5 tips om lichamelijk gezonder te werken
'Maar ik heb nergens last van en ben nog jong', is een uitspraak die hr-adviseur en preventiemedewerker Yvonne Verhoeve van Junis Kinderopvang vaak hoort. Werken in kinderopvang is geweldig, maar ook lichamelijk zwaar. Om de lichamelijke belasting zo veel mogelijk te beperken, geeft Junis vijf tips.
Junis Kinderopvang, bestaande uit de kinderopvangorganisaties Junis, De Drie Ballonnen en PeuterStart, heeft zo’n negentig locaties en circa negenhonderd medewerkers. Bij Junis is het onderwerp fysieke belasting een belangrijk aandachtspunt. Met name voor de pedagogisch medewerkers (pm’ers) op de groepen van nul tot vier jaar. Yvonne vertelt: ‘Vanuit onze pedagogische visie laten we de kinderen zoveel mogelijk zelf doen wat ze kunnen doen. Dat deze manier van werken bijdraagt aan het beperken van de fysieke belasting van pm’ers is een groot voordeel’.
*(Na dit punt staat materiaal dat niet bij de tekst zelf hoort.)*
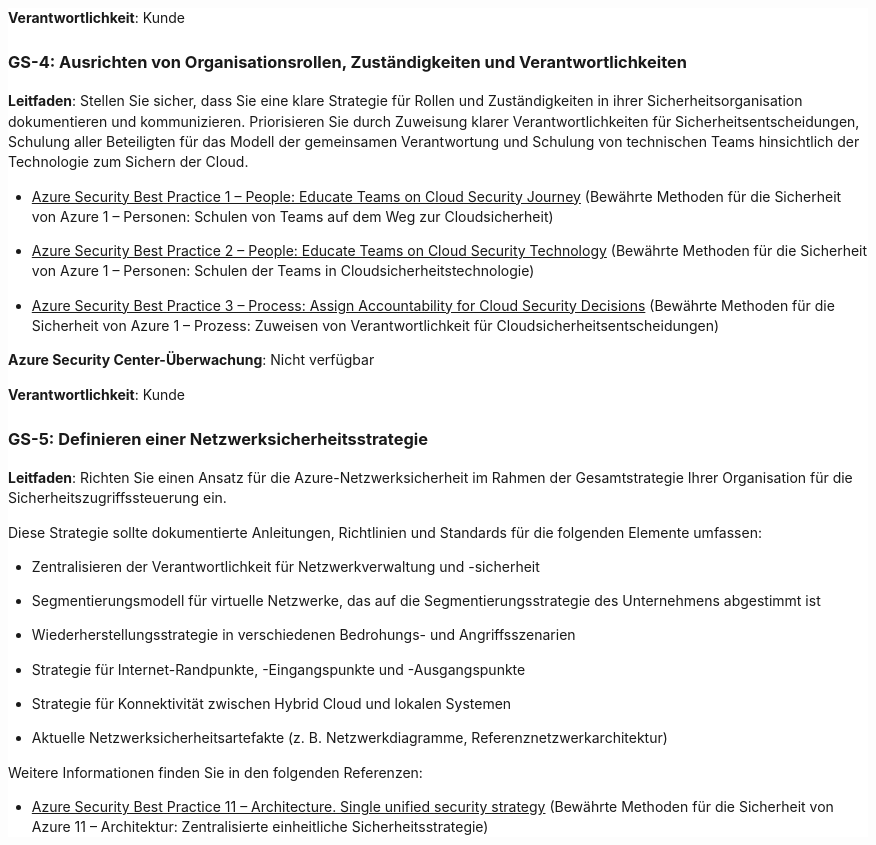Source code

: **Verantwortlichkeit**: Kunde

### <a name="gs-4-align-organization-roles-responsibilities-and-accountabilities"></a>GS-4: Ausrichten von Organisationsrollen, Zuständigkeiten und Verantwortlichkeiten

**Leitfaden**: Stellen Sie sicher, dass Sie eine klare Strategie für Rollen und Zuständigkeiten in ihrer Sicherheitsorganisation dokumentieren und kommunizieren. Priorisieren Sie durch Zuweisung klarer Verantwortlichkeiten für Sicherheitsentscheidungen, Schulung aller Beteiligten für das Modell der gemeinsamen Verantwortung und Schulung von technischen Teams hinsichtlich der Technologie zum Sichern der Cloud.

- [Azure Security Best Practice 1 – People: Educate Teams on Cloud Security Journey](https://docs.microsoft.com/azure/cloud-adoption-framework/security/security-top-10#1-people-educate-teams-about-the-cloud-security-journey) (Bewährte Methoden für die Sicherheit von Azure 1 – Personen: Schulen von Teams auf dem Weg zur Cloudsicherheit)

- [Azure Security Best Practice 2 – People: Educate Teams on Cloud Security Technology](https://docs.microsoft.com/azure/cloud-adoption-framework/security/security-top-10#2-people-educate-teams-on-cloud-security-technology) (Bewährte Methoden für die Sicherheit von Azure 1 – Personen: Schulen der Teams in Cloudsicherheitstechnologie)

- [Azure Security Best Practice 3 – Process: Assign Accountability for Cloud Security Decisions](https://docs.microsoft.com/azure/cloud-adoption-framework/security/security-top-10#4-process-update-incident-response-ir-processes-for-cloud) (Bewährte Methoden für die Sicherheit von Azure 1 – Prozess: Zuweisen von Verantwortlichkeit für Cloudsicherheitsentscheidungen)

**Azure Security Center-Überwachung**: Nicht verfügbar

**Verantwortlichkeit**: Kunde

### <a name="gs-5-define-network-security-strategy"></a>GS-5: Definieren einer Netzwerksicherheitsstrategie

**Leitfaden**: Richten Sie einen Ansatz für die Azure-Netzwerksicherheit im Rahmen der Gesamtstrategie Ihrer Organisation für die Sicherheitszugriffssteuerung ein.  

Diese Strategie sollte dokumentierte Anleitungen, Richtlinien und Standards für die folgenden Elemente umfassen: 

-   Zentralisieren der Verantwortlichkeit für Netzwerkverwaltung und -sicherheit

-   Segmentierungsmodell für virtuelle Netzwerke, das auf die Segmentierungsstrategie des Unternehmens abgestimmt ist

-   Wiederherstellungsstrategie in verschiedenen Bedrohungs- und Angriffsszenarien

-   Strategie für Internet-Randpunkte, -Eingangspunkte und -Ausgangspunkte

-   Strategie für Konnektivität zwischen Hybrid Cloud und lokalen Systemen

-   Aktuelle Netzwerksicherheitsartefakte (z. B. Netzwerkdiagramme, Referenznetzwerkarchitektur)

Weitere Informationen finden Sie in den folgenden Referenzen:
- [Azure Security Best Practice 11 – Architecture. Single unified security strategy](https://docs.microsoft.com/azure/cloud-adoption-framework/security/security-top-10#11-architecture-establish-a-single-unified-security-strategy) (Bewährte Methoden für die Sicherheit von Azure 11 – Architektur: Zentralisierte einheitliche Sicherheitsstrategie)
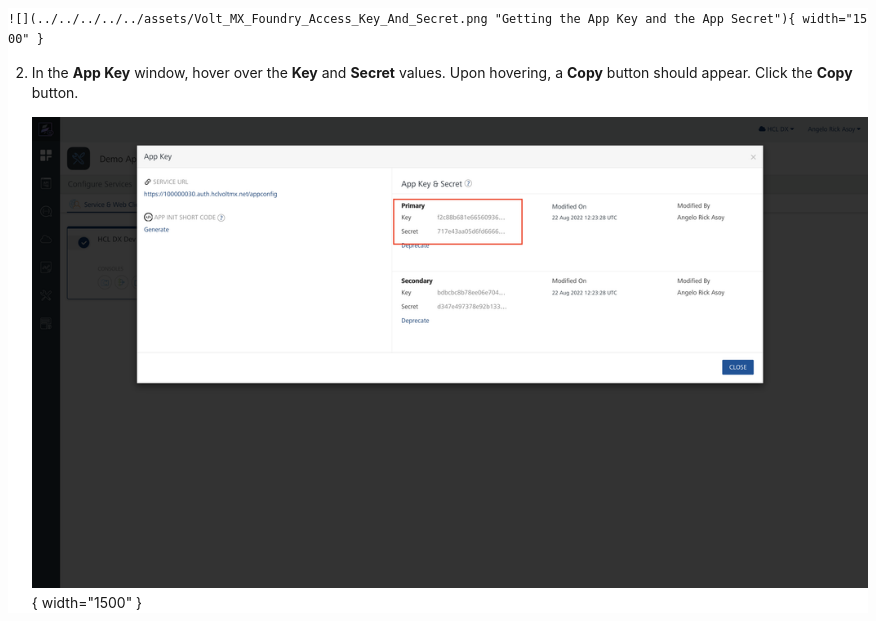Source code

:     ![](../../../../../assets/Volt_MX_Foundry_Access_Key_And_Secret.png "Getting the App Key and the App Secret"){ width="1500" }

2. In the **App Key** window, hover over the **Key** and **Secret** values. Upon hovering, a **Copy** button should appear. Click the **Copy** button.

    ![](../../../../../assets/Volt_MX_Foundry_Key_And_Secret_View.png "Viewing and Copying the App Key and the App Secret"){ width="1500" }
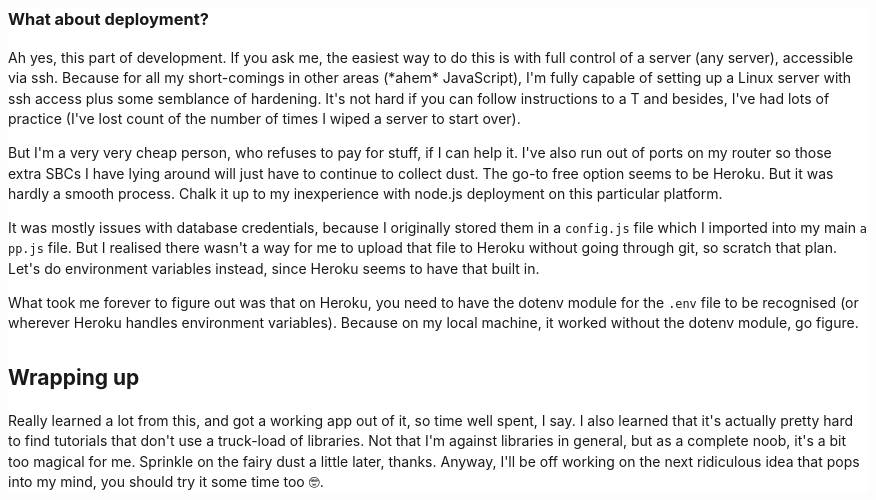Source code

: ### What about deployment?

Ah yes, this part of development. If you ask me, the easiest way to do this is with full control of a server (any server), accessible via ssh. Because for all my short-comings in other areas (\*ahem\* JavaScript), I'm fully capable of setting up a Linux server with ssh access plus some semblance of hardening. It's not hard if you can follow instructions to a T and besides, I've had lots of practice (I've lost count of the number of times I wiped a server to start over).

But I'm a very very cheap person, who refuses to pay for stuff, if I can help it. I've also run out of ports on my router so those extra SBCs I have lying around will just have to continue to collect dust. The go-to free option seems to be Heroku. But it was hardly a smooth process. Chalk it up to my inexperience with node.js deployment on this particular platform.

It was mostly issues with database credentials, because I originally stored them in a `config.js` file which I imported into my main `app.js` file. But I realised there wasn't a way for me to upload that file to Heroku without going through git, so scratch that plan. Let's do environment variables instead, since Heroku seems to have that built in.

What took me forever to figure out was that on Heroku, you need to have the dotenv module for the `.env` file to be recognised (or wherever Heroku handles environment variables). Because on my local machine, it worked without the dotenv module, go figure.

## Wrapping up

Really learned a lot from this, and got a working app out of it, so time well spent, I say. I also learned that it's actually pretty hard to find tutorials that don't use a truck-load of libraries. Not that I'm against libraries in general, but as a complete noob, it's a bit too magical for me. Sprinkle on the fairy dust a little later, thanks. Anyway, I'll be off working on the next ridiculous idea that pops into my mind, you should try it some time too <span class="emoji" role="img" tabindex="0" aria-label="nerd face">&#x1F913;</span>.
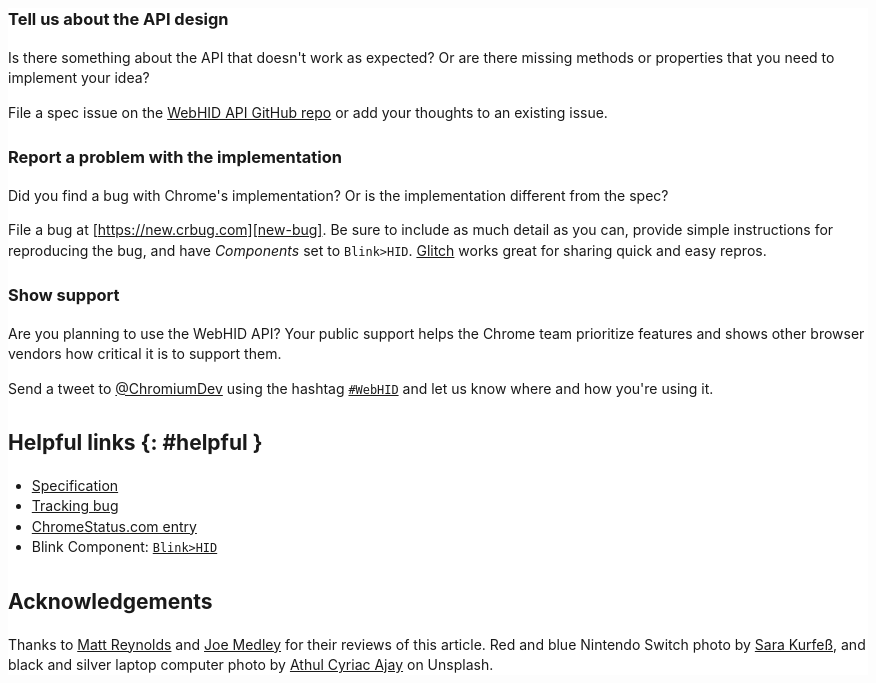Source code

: ### Tell us about the API design

Is there something about the API that doesn't work as expected? Or are there
missing methods or properties that you need to implement your idea?

File a spec issue on the [WebHID API GitHub repo][issues] or add your thoughts
to an existing issue.

### Report a problem with the implementation

Did you find a bug with Chrome's implementation? Or is the implementation
different from the spec?

File a bug at [https://new.crbug.com][new-bug]. Be sure to include as much
detail as you can, provide simple instructions for reproducing the bug, and have
*Components* set to `Blink>HID`. [Glitch](https://glitch.com) works great for
sharing quick and easy repros.

### Show support

Are you planning to use the WebHID API? Your public support helps the Chrome
team prioritize features and shows other browser vendors how critical it is to
support them.

Send a tweet to [@ChromiumDev][cr-dev-twitter] using the hashtag
[`#WebHID`](https://twitter.com/search?q=%23WebHID&src=typed_query&f=live) and let us know
where and how you're using it.

## Helpful links {: #helpful }

* [Specification][spec]
* [Tracking bug][cr-bug]
* [ChromeStatus.com entry][cr-status]
* Blink Component: [`Blink>HID`](https://chromestatus.com/features#component%3ABlink%3EHID)

## Acknowledgements

Thanks to [Matt Reynolds] and [Joe Medley] for their reviews of this article.
Red and blue Nintendo Switch photo by [Sara Kurfeß], and black and silver laptop
computer photo by [Athul Cyriac Ajay] on Unsplash.

[Capabilities project]: /fugu-status/
[HID protocol]: https://www.usb.org/hid
[Elgato Stream Deck]: https://www.elgato.com/en/gaming/stream-deck
[Jabra headsets]: https://www.jabra.com/business/office-headsets
[X-keys]: https://xkeys.com/xkeys.html
[explainer]: https://github.com/WICG/webhid/blob/main/EXPLAINER.md
[spec]: https://wicg.github.io/webhid/
[format]: https://gist.github.com/beaufortfrancois/583424dfef66be1ade86231fd1a260c7
[the USB ID Repository]: http://www.linux-usb.org/usb-ids.html
[HID usage tables document]: https://usb.org/document-library/hid-usage-tables-12
[`DataView`]: https://developer.mozilla.org/docs/Web/JavaScript/Reference/Global_Objects/DataView
[`BufferSource`]: https://developer.mozilla.org/docs/Web/API/BufferSource
[hid-explorer]: https://nondebug.github.io/webhid-explorer/
[web.dev/hid-examples]: /hid-examples/
[udev rule]: https://www.freedesktop.org/software/systemd/man/udev.html
[member]: https://wiki.debian.org/SystemGroups
[Controlling Access to Powerful Web Platform Features]: https://chromium.googlesource.com/chromium/src/+/lkgr/docs/security/permissions-for-powerful-web-platform-features.md
[Security and Privacy Considerations]: https://wicg.github.io/webhid/#security-and-privacy
[publicly available]: https://source.chromium.org/chromium/chromium/src/+/main:services/device/public/cpp/hid/hid_usage_and_page.cc
[USB blocklist]: https://source.chromium.org/chromium/chromium/src/+/main:chrome/browser/usb/usb_blocklist.cc
[HID blocklist]: https://source.chromium.org/chromium/chromium/src/+/main:services/device/public/cpp/hid/hid_blocklist.cc
[issues]: https://github.com/wicg/webhid/issues
[new-bug]: https://bugs.chromium.org/p/chromium/issues/entry?components=Blink%3EHID
[cr-dev-twitter]: https://twitter.com/chromiumdev
[ot]: https://developers.chrome.com/origintrials/#/register_trial/1074108511127863297
[cr-bug]: https://crbug.com/890096
[cr-status]: https://chromestatus.com/feature/5172464636133376
[Matt Reynolds]: https://github.com/nondebug
[Joe Medley]: https://github.com/jpmedley
[Sara Kurfeß]: https://unsplash.com/photos/jqpRECmiNEU
[Athul Cyriac Ajay]: https://unsplash.com/photos/ndokCrfQWrI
1. Investeer in ergonomisch meubilair
‘Een voorbeeld hiervan is een verstelbare commode die je makkelijk aan de lengte van de medewerker kunt aanpassen. Daar hoort ook een trapje bij zodat de peuters zelf op de commode kunnen klimmen. Maar ook het beperken van bukken en reiken bij het werken met lage groepstafels. Er is een speciale gezondheidsstoel, ook wel Sanus stoel genoemd, voor de pm’er. Zo’n stoel biedt comfort en bewegingsvrijheid tijdens het werken met kleine kinderen. Hierdoor kunnen pm’ers bijvoorbeeld tijdens het eetmoment op een goede manier rond de tafel werken zonder daar lichamelijke inspanning voor te leveren.’
2. Stel een clustercoördinator aan met Arbo-taken
‘Elk cluster (een aantal locaties die bij elkaar horen), heeft een clustercoördinator die Arbo-zaken in het takenpakket heeft. Denk bijvoorbeeld aan het opstellen van vragenlijsten voor de RI&E (risico-inventarisatie en -evaluatie). Vooral bij ons is dat erg fijn, want we zijn een grote organisatie. ‘Het voordeel hiervan is dat de clustercoördinator haar eigen locaties het beste kent en zo ook de Arbowet-regels goed kan handhaven’, vertelt Yvonne. ‘Ook is ze verantwoordelijk voor de R&IE’.
3. Schakel een oefentherapeut in
‘Op locatie wordt op regelmatige basis een externe oefen/cesartherapeut ingehuurd. Dit gebeurt op verzoek van de pm’er of de leidinggevende. In groepen, tijdens bijvoorbeeld een teamoverleg, maar ook ter plekke op de werkplekken wordt voorlichting en advies gegeven. Er is ook ruimte om vragen van pm’ers te beantwoorden.’
4. Maak een aantrekkelijke ‘tilwijzer’
‘Samen met de oefentherapeut hebben we een ergonomische brochure ontwikkeld. ‘We noemen het een tilwijzer’, zegt Yvonne. ‘Maak het aantrekkelijk en persoonlijk door er praktijkfoto’s in op te nemen van eigen locaties. Zo is de brochure herkenbaar en spreekt het (nieuw) personeel meer aan. En zorg ervoor dat de tilwijzer actueel blijft door deze continu te blijven vernieuwen bij nieuwe manieren van werken.’
5. Creëer bewustwording
‘Tijdens de introductiebijeenkomst besteden we veel aandacht aan (voorkomen van) verzuim. We maken de nieuwe pm’ers vooral bewust van hun eigen rol hierin. We wijzen hen op de fysieke kant van het beroep’. ‘Een groot deel van onze pm’ers is nog jong en merkt nu nog niets van lichamelijke belasting. Juist die groep wijzen wij op het gebruik van de hulpmiddelen, ook als investering op de toekomst’, vertelt Yvonne. ‘We vinden het belangrijk dat ze het belang ervan zien en op andere pm’ers letten en elkaar aanspreken.’